• What needs to be done: Return each line of text in the material below without any change, and omit the pictures from your answer.

Saved data entries:
—————

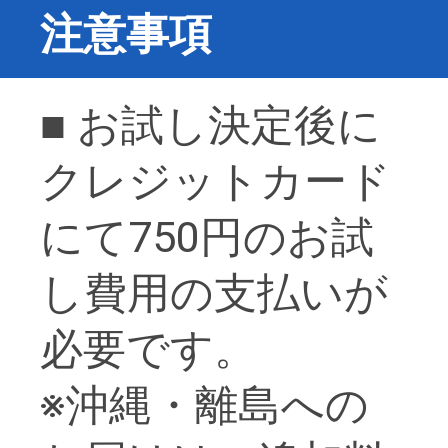
注意事項
■ お試し決定後に
クレジットカード
にて
750円
のお試
し費用の支払いが
必要です。
※沖縄・離島への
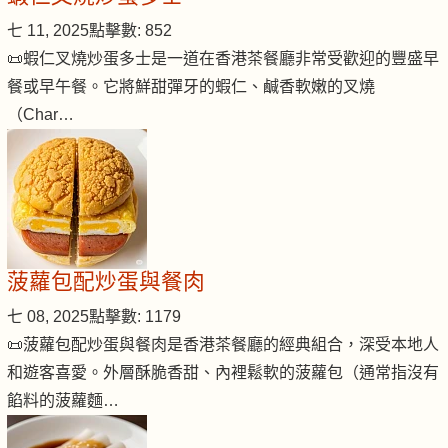
七 11, 2025
點擊數: 852
📜蝦仁叉燒炒蛋多士是一道在香港茶餐廳非常受歡迎的豐盛早
餐或早午餐。它將鮮甜彈牙的蝦仁、鹹香軟嫩的叉燒
（Char…
菠蘿包配炒蛋與餐肉
七 08, 2025
點擊數: 1179
📜菠蘿包配炒蛋與餐肉是香港茶餐廳的經典組合，深受本地人
和遊客喜愛。外層酥脆香甜、內裡鬆軟的菠蘿包（通常指沒有
餡料的菠蘿麵…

—————

• Reply to the exercise:
注意事項
■ お試し決定後に
クレジットカード
にて
750円
のお試
し費用の支払いが
必要です。
※沖縄・離島への
七 11, 2025
點擊數: 852
📜蝦仁叉燒炒蛋多士是一道在香港茶餐廳非常受歡迎的豐盛早
餐或早午餐。它將鮮甜彈牙的蝦仁、鹹香軟嫩的叉燒
（Char…
菠蘿包配炒蛋與餐肉
七 08, 2025
點擊數: 1179
📜菠蘿包配炒蛋與餐肉是香港茶餐廳的經典組合，深受本地人
和遊客喜愛。外層酥脆香甜、內裡鬆軟的菠蘿包（通常指沒有
餡料的菠蘿麵…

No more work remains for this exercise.